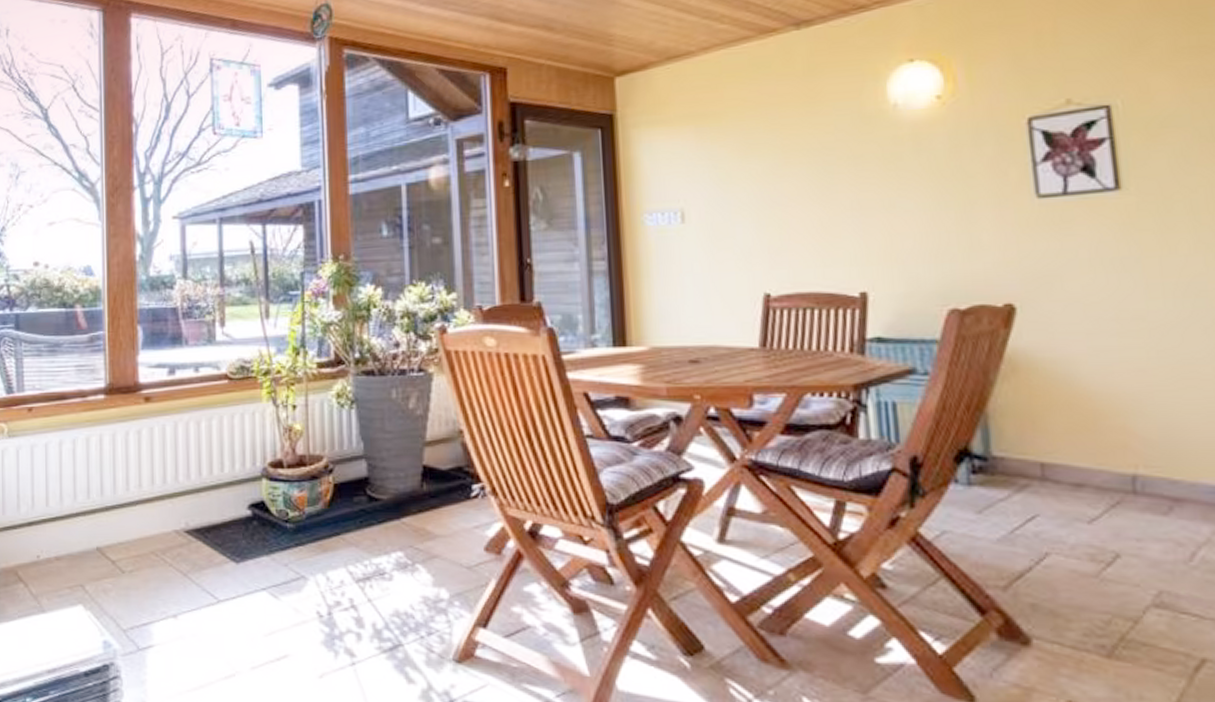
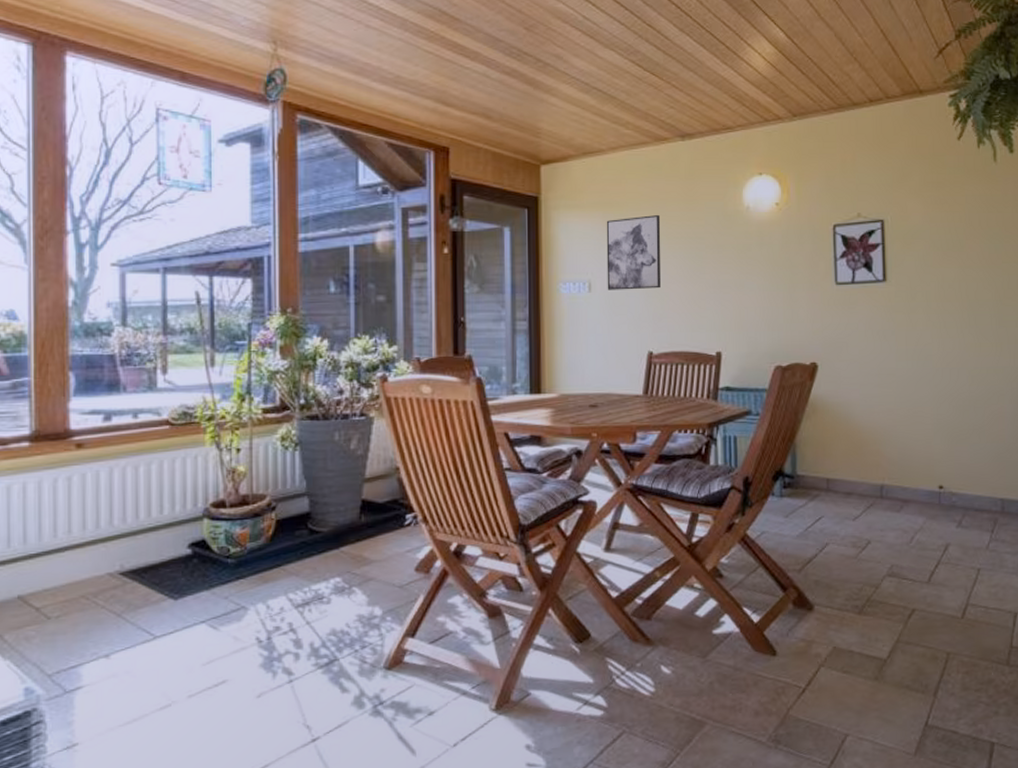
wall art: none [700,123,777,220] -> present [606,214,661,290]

==

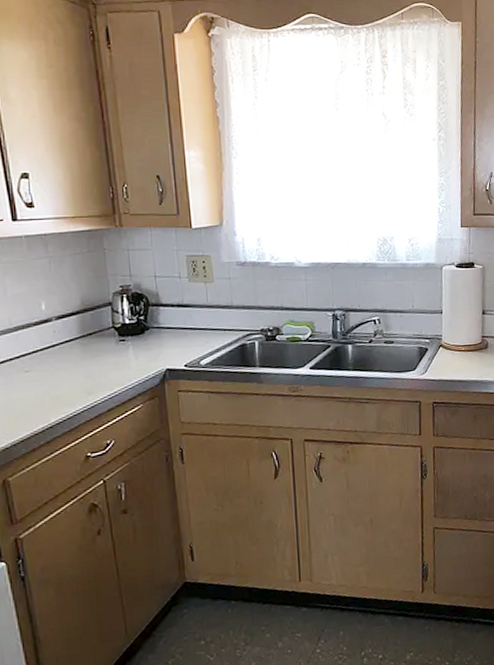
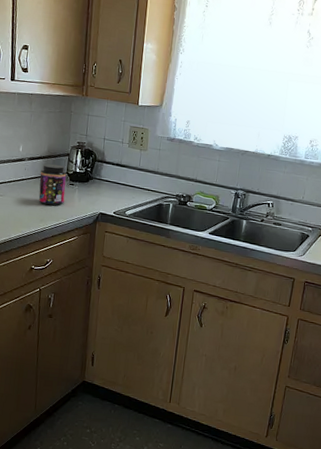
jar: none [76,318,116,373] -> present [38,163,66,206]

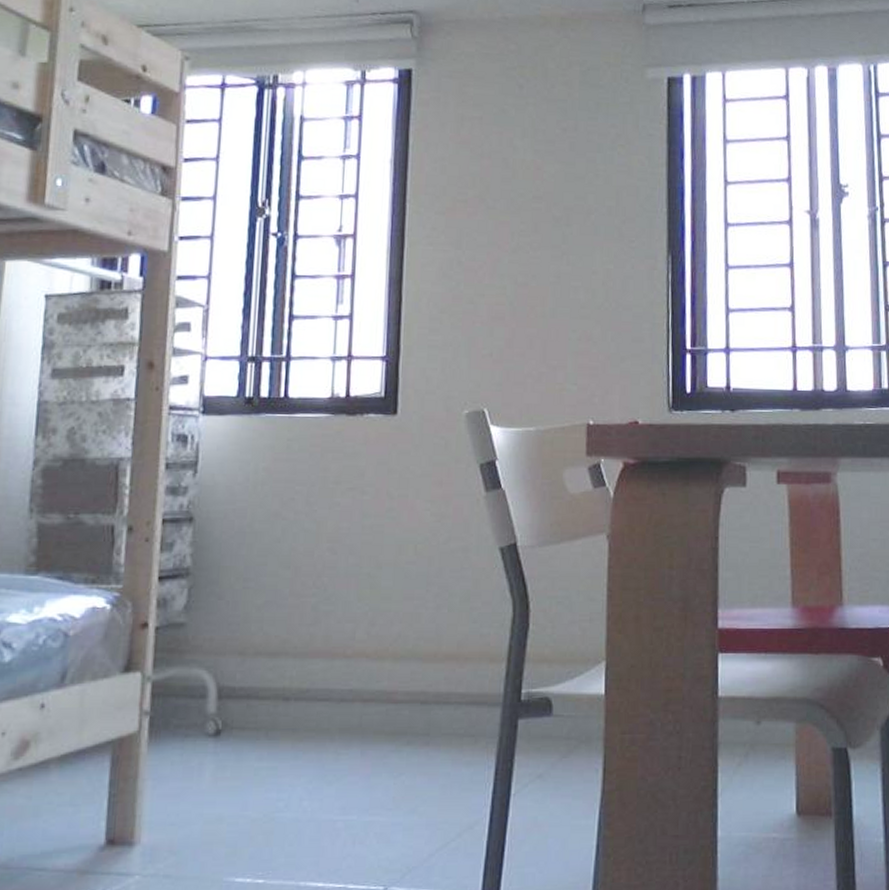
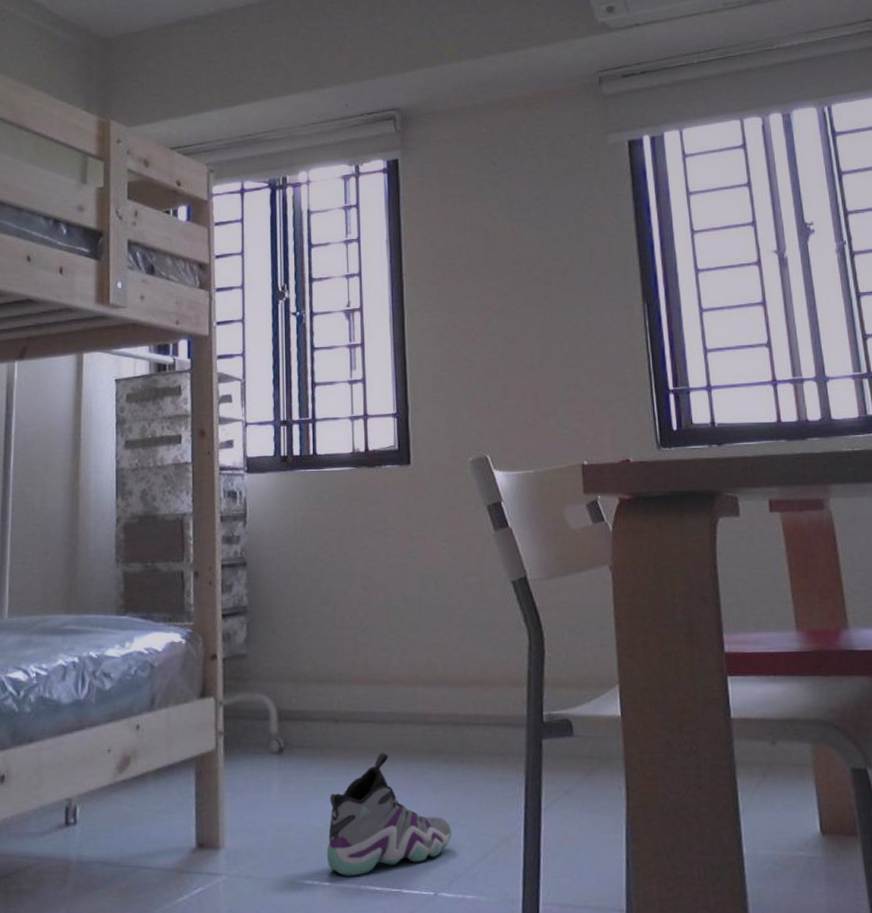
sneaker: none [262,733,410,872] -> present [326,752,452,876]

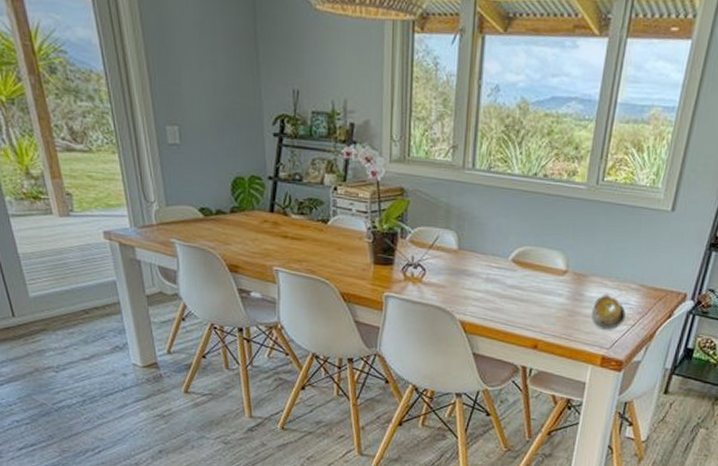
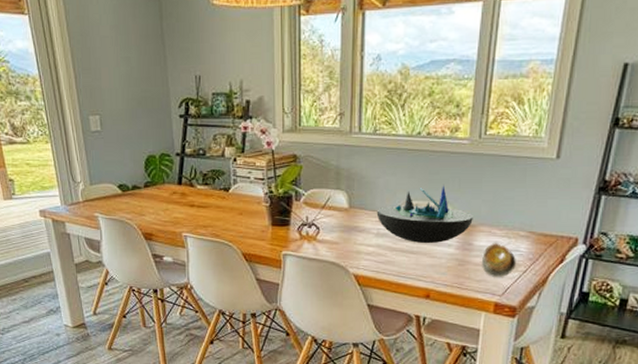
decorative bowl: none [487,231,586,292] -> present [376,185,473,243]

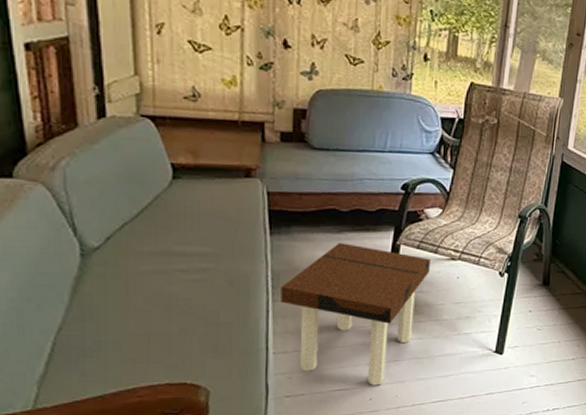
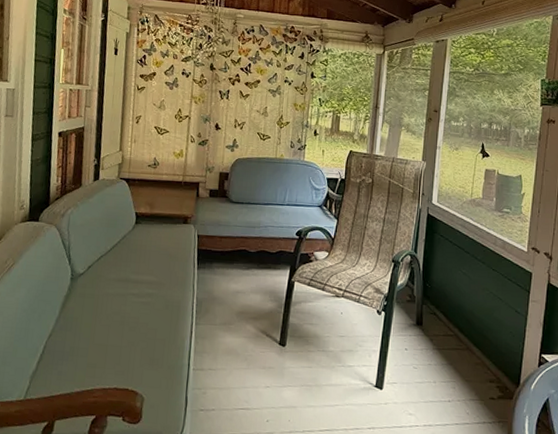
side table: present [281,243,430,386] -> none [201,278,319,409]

**Exercise prompt**
Output only the stretch above from the line with "sneaker: none [262,733,410,872]" through the line with "side table: present", reproduced exactly. Exclude pictures.

**Response to the task**
sneaker: none [262,733,410,872] -> present [326,752,452,876]

decorative bowl: none [487,231,586,292] -> present [376,185,473,243]

side table: present [281,243,430,386] -> none [201,278,319,409]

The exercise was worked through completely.